O yıllarda tüm aile bireyleri ordaydı,etrafımdaydı.
Köyümde unutulmaz büyükler ve atalar vardı.
Güzel bir komşuluk,hatır,gönül had safadaydı.
Unutulmaz sevgi saygı,
Birbirine bağlılık,yardım severlik.
Büyük bir dayanışma vardı.
Bunlarla birlikte fakirlikte vardı.
Ama onu kimse umursamazdı
Herkes kendi yağıyla kavrulur.
Kimse kimseye muhtaç kalmazdı.
Düşen birilerine,bir tekmede kendileri vurmazdı.
Düşen olursa bir diğeri koşup
onun elinden tutar ve kaldırırdı.
Tutar gibi yapıp,arkadan çelmede takmazdı.
Acaba diyorumki,benim bu köy aşkı.
Bunların toplamına,bütünleşmesinemi bağlı?
Köyümün ismi önce A.Sazcığazdı,
Şimdide sularbaşı.
Hiç birbirinden yok bir farkı.
Seneler geçtikçe,bu sevgi dahada arttı.
Hep köye kânı yokuşundan girdiğimde.
Sanki ordan geçerken görür gibiyim o eski güzel insanları.
SULARBAŞI ( 2 )
Sanki Abu Çavuş inyordu yokuşa aşağı.
İsmail emmi kapıda odun kırar balta elinde.

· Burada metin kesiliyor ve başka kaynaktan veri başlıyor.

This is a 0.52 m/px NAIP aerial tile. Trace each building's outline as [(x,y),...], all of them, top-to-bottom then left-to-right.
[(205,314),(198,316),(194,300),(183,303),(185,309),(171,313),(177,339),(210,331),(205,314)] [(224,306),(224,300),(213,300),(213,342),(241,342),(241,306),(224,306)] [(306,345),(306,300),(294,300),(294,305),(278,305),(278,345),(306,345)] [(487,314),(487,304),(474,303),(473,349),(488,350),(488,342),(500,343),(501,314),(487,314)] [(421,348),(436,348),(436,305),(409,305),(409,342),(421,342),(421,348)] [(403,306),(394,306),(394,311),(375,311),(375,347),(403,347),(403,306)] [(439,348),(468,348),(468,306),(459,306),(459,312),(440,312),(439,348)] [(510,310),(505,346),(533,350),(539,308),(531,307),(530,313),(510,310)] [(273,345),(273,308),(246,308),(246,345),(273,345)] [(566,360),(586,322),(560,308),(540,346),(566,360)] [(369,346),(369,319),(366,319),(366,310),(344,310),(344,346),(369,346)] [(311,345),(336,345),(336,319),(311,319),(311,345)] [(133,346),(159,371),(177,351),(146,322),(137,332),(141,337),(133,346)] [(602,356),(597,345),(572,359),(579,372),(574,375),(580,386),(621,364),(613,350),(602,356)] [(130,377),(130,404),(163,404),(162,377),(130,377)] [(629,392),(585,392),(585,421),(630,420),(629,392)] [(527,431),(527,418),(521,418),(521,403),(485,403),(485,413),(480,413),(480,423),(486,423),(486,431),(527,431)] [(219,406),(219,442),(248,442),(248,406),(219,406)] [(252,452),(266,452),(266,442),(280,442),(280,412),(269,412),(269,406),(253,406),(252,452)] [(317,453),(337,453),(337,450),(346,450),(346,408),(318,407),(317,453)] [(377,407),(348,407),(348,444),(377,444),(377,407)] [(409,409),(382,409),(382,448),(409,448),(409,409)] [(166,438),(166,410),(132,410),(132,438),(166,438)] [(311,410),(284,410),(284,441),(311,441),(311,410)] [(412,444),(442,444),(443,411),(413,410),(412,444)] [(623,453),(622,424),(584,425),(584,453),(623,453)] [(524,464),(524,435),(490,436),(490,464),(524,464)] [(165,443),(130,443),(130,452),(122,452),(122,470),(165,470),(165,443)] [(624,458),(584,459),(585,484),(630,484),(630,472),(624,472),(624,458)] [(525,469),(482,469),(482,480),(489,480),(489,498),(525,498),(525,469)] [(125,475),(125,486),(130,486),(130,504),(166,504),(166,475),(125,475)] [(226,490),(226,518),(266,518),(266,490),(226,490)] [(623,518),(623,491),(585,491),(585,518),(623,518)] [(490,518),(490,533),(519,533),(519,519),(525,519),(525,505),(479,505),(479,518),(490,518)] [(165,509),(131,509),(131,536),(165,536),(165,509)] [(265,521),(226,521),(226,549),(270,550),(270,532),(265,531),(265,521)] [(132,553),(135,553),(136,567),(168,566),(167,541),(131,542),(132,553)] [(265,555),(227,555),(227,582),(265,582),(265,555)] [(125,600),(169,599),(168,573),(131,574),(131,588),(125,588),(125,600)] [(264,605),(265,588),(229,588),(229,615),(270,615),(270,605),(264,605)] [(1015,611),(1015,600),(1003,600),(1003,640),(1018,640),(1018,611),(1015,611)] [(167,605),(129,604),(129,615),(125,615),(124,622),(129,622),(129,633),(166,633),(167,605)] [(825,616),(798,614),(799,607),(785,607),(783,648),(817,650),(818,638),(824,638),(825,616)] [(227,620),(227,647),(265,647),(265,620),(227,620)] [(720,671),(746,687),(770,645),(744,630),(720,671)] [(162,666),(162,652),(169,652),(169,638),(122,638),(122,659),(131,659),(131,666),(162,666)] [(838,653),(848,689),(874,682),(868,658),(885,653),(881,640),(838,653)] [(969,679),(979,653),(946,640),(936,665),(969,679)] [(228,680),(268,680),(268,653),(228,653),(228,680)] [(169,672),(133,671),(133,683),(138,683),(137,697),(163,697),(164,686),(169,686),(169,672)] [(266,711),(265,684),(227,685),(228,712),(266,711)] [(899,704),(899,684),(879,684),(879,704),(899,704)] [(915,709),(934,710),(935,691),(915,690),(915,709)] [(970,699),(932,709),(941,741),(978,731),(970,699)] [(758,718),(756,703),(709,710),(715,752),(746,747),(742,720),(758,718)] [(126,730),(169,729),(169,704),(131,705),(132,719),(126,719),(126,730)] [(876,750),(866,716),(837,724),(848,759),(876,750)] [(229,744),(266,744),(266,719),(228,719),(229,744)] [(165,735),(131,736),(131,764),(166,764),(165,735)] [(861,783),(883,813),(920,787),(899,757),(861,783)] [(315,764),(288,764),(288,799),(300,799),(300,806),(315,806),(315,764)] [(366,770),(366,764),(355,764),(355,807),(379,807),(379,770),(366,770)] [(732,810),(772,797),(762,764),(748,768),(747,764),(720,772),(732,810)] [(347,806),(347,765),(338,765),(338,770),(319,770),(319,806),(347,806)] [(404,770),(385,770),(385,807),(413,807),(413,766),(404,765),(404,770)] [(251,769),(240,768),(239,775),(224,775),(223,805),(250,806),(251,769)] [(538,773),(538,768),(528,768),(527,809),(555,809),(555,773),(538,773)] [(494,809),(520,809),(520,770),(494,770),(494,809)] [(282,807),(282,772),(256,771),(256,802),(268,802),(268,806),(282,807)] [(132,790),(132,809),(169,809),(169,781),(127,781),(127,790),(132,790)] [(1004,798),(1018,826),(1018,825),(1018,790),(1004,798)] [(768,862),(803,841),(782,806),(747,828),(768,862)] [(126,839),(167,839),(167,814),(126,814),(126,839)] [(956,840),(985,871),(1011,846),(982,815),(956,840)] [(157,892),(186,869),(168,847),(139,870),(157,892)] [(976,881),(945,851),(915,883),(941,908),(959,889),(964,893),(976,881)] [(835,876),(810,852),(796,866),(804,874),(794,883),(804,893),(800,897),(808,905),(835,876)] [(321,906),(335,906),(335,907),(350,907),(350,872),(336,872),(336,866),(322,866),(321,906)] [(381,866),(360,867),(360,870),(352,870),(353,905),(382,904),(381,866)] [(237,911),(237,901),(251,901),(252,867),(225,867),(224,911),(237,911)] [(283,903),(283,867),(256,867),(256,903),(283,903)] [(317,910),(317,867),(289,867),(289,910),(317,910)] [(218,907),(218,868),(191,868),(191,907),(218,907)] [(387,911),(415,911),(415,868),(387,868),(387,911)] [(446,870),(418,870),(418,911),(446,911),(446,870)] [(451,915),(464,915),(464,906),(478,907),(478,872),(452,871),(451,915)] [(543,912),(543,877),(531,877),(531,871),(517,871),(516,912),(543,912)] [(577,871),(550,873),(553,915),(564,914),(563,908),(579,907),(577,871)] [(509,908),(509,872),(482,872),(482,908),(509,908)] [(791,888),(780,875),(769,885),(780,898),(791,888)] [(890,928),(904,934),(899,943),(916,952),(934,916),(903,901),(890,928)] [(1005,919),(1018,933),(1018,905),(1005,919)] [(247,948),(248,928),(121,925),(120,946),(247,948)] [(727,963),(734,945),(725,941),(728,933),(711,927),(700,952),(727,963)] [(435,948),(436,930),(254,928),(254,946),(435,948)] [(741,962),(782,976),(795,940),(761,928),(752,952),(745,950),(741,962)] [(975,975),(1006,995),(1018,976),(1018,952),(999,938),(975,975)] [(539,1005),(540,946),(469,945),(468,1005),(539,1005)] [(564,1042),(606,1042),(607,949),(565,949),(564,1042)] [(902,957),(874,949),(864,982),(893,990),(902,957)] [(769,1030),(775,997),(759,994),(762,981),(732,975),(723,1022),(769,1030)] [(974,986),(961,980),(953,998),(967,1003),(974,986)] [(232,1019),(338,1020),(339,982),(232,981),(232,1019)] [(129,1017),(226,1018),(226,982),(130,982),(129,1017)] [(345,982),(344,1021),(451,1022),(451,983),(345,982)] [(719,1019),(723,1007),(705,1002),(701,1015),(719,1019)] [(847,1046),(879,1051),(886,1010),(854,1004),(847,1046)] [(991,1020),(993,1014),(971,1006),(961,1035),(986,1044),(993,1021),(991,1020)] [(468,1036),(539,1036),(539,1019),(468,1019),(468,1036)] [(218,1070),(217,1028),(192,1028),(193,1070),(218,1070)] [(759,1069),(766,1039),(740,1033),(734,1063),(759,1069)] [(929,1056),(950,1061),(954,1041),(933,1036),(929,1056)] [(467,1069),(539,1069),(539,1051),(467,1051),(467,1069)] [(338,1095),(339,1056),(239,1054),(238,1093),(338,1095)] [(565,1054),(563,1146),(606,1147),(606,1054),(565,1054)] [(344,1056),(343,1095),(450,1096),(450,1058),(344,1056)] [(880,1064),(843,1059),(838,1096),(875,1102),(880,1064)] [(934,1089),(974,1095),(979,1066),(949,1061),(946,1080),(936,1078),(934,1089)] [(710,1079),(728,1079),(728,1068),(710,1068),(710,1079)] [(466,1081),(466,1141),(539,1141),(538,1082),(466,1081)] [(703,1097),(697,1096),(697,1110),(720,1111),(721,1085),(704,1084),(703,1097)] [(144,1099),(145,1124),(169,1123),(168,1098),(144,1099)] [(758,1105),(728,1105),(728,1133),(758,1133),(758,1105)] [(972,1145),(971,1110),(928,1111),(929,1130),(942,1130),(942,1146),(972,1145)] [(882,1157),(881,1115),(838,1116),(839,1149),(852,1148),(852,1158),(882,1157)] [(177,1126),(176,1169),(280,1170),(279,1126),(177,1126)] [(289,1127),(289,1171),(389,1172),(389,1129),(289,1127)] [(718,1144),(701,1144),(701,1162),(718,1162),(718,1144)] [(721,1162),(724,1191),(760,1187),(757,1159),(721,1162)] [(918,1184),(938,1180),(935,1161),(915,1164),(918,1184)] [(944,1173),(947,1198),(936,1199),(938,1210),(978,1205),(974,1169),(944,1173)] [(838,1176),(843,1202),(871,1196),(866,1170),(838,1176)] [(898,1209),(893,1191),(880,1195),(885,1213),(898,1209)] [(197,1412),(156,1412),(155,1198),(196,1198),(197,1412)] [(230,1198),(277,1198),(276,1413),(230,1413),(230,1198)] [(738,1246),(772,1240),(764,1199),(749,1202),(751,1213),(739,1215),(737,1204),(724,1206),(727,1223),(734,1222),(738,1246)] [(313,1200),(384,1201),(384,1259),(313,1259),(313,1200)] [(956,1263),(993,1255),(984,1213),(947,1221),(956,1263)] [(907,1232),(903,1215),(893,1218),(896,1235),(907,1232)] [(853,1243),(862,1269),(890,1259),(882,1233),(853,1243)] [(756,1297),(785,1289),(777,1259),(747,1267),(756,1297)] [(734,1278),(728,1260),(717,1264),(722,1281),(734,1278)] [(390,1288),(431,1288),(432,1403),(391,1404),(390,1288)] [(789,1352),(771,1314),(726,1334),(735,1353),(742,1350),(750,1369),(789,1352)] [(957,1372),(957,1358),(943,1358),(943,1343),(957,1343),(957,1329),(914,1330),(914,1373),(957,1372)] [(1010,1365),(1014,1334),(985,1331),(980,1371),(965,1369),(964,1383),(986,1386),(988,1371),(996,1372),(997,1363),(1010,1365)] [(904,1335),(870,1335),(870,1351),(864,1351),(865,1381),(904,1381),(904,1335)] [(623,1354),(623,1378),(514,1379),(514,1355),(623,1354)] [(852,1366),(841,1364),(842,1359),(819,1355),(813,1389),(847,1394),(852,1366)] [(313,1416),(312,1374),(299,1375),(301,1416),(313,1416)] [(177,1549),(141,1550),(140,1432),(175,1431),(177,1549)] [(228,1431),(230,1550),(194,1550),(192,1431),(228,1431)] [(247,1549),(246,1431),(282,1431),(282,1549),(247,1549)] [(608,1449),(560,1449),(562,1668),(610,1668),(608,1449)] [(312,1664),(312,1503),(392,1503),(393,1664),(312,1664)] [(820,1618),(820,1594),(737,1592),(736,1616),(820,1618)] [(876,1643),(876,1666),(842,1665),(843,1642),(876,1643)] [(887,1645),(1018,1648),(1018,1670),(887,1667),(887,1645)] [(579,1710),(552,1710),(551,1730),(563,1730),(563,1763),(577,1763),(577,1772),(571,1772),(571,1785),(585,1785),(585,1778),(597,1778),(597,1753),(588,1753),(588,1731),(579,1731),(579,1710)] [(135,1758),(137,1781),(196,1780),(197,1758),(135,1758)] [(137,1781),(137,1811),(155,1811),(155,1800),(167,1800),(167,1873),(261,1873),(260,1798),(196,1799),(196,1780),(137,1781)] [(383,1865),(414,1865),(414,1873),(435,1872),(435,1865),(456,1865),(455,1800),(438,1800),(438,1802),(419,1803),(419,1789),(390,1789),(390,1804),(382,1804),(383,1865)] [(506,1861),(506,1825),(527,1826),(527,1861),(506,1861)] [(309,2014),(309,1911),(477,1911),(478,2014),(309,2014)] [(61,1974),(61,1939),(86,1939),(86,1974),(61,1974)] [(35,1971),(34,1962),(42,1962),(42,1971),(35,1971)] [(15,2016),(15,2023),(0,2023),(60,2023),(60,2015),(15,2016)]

Selam verdim başını eğdi hafif bir tebessümle
Dereye yaklaştım,Önümden geçti Hacıömer emmi.
Bir inek var önüde dananın ipide elinde sıkıntılıyydı sanki.
Aşağıdan Çam Mevlüt emmi gözüktü
yavaş yavaş keloktan yukarı doğru yürüdü.
İlerledim sokağın başına kadar,Yetim İbrahim emmi bahçede.
Kaysı ağaçların dibinde..Kötü dalları kesiyodu herhalde
Sol tarafta Kerim emmi oturuyor karşı sekide.
Musa emminin sesi geldi yukarı harman yerinde.
Otmu doğrar ne?
Ahmet emmiyle konuşurlar oda karşı ikinci katın sivikte.
Ben yine yürüyorum öyle aheste aheste.
Baktım Hacı osman emmi çıktı havşadan.
Elinde kendir.Önünde bir eşekle.
Ahbun yüklemiş götürüyo sanırım ziyarete.
Sağ tarafta Niyazı guçça oturmuş bir mindere
Dut ağacı gölgesinde bişeylerle uğraşıyo kendi kendine.
İlerden belirdi Raşit emmi .
Bir telaşla sokakta çocuklara seslendi.
Çeketim ahırda asılı kalmış alıp getir hele.
Kamışlık tarafına yolculuk herhalde
Duz daşına doğru ilerledim,
Veysel emmi her zamanki yerinde.
Şal çeket omzunda tütün tabakası elinde.
Ayağının biri duz daşında birisi yerde.
Hem siğara kağdını ıslatır diliyle,
Hemde laf verir Süleyman emmiye.
Oda kendi evi önünde.
Yaslanmış duvara keyfi yerinde.
Mintaha ana harık başında,
Fadime garı yine kapıda..o gri renkli yelek omzunda.
Oturuyo yapa yalnız kendi kendine.
Bizim o tarafa baktım kimse yok babam Gürün'de.
Hafta içiya.Abimlerse tarlada.
Hiç boş zamanları olmazdıya.
Sadece Anam geliyordu su almak için bakraç kolunda
Lallama Hurrem emmimlerin duvarda yaslı oturur.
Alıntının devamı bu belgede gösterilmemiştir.